● **EXERCISE PROMPT**: Write the next part of the Loading Zone performance history that follows, picking up after its final sentence.

1969-At the end of 1968, Linda Tillery was signed to a solo contract by Columbia Records. The Loading Zone marched on, with Paul Fauerso taking over the lead vocals from the organ chair. In May '69, some original members left the band and the group was reorganized around Fauerso. The new members had more sophisticated jazz backgrounds. The mid-69 model of the Zone mixed the original funky drive of the band with some advanced jazz sounds. Tillery, meanwhile, released the Sweet Linda Devine album on Columbia, produced by Al Kooper in mid-July. She toured around the Bay Area with a trio.

The Loading Zone's second album, One For All (Umbrella Records early 1970)

The Loading Zone-Performance History 1970
At the beginning of 1970, the lineup of the Loading Zone was
Steve Busfield-guitar
Ron Taormina-tenor sax
Pat O'Hara-trombone
Paul Fauerso-Hammond organ, vocals
Mike Eggleston-bass
George Marsh-drums

The Loading Zone was trying to find a middle ground between their established funky sound and their jazzier leanings. In fact, once again, the Loading Zone were running a train down a track that had not been finished. In the 1970s, plenty of bands would try and straddle the line between making fun, danceable music that was sophisticated, including Santana, The Crusaders, Earth Wind and Fire and many others, but the Loading Zone created that problem first, even if they didn't rise to the heights of those other bands. In early 1970, Loading Zone released their second album, One For All.  It was on Umbrella Records, and was essentially self-released, another ahead-of-their-time innovation. 

January 2-3, 1970 Mandrakes, Berkeley, CA: Loading Zone/Hell and High Water (Friday-Saturday)
Mandrake's had been open since about 1965. Initially it had booked blues and jazz, but rapidly expanded to include rock when that music became prominent around 1967. The little club was on at the corner of San Pablo Avenue and University Avenue (at 1048 University), a faint trace of when San Pablo had been "Music Row," serving WW2 factory workers with money in their pockets. The Loading Zone had played Mandrake's many times.

I only have what must be a tiny portion of the Loading Zone's bookings for 1970. Many of the dance clubs they played would not have advertised in the newspaper (nor in ones that have since been digitized). So we only have the outlines of the band's gigging schedule.

January 23-24, 1970 Mandrakes, Berkeley, CA: Loading Zone/Geno Skaggs (Friday-Saturday)
The fact that Loading Zone kept returning to the same clubs, though making for dull reading, was a sign that they had built an audience and that clubs found it worthwhile to book them repeatedly.

● **COLLECTED DATA**:
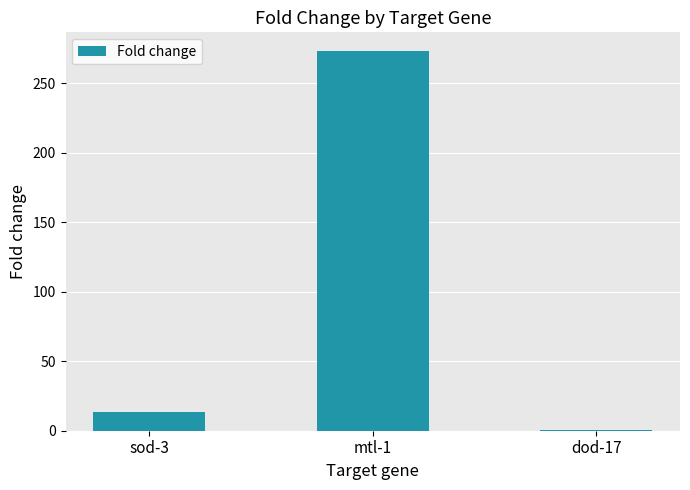

Count the number of data series in this chart.

1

● **TASK ANSWER**:
February 11-12, 1970 Keystone Korner, San Francisco, CA: Loading Zone (Wednesday-Thursday)
The Keystone Korner, in San Francisco at 750 Vallejo (at Powell), was just off Broadway. The club booked blues and bluesy rock acts, for the most part. I'm not certain if this was the first time the Zone had been booked there (probably they had played before), but in any case they would play there repeatedly, so it must have gone well.

February 13-14, 1970 New Orleans House, Berkeley, CA: Loading Zone/Tangen and Friedman (Friday-Saturday)
The New Orleans House was also on San Pablo Avenue in Berkeley, about a mile North of Mandrake's (at 1505 San Pablo, at Delaware St). It had been booking rock acts since late 1966, and had been one of the first Bay Area nightclubs (as opposed to ballrooms) booking original rock bands. The New Orleans House was fairly eclectic, booking some rock, songwriters, blues, jazz and folk, but the hybrid Loading Zone would have fit in nicely. Jan Tangen and Dave Friedman were a folk guitar duo.

February 20, 1970 Lion's Share, San Anselmo, CA: Loading Zone (Friday)
The Lion's Share was at 60 Red Hill Avenue in San Anselmo, about 10 minutes West of downtown San Rafael. It held about 250, and served beer, wine and some food. It was sort of a local musicians hangout, but since so many musicians lived in Marin, it was oddly significant for that. For a band like the Loading Zone, it made a good gig, and probably a bunch of their musician friends came to see them, too. The Zone probably played on Saturday and maybe even Sunday night as well.

By March of 1970, there were some changes to the Loading Zone. Drummer George Marsh had left to join the Jerry Hahn Brotherhood, a Columbia band built around guitarist Hahn and organist/vocalist Mike Finnegan (they would release an excellent, if obscure, album later in the year). I do not know who replaced Marsh in the Loading Zone drum chair. More importantly, Linda Tillery had been dropped by Columbia, and returned as lead vocalist of the Loading Zone.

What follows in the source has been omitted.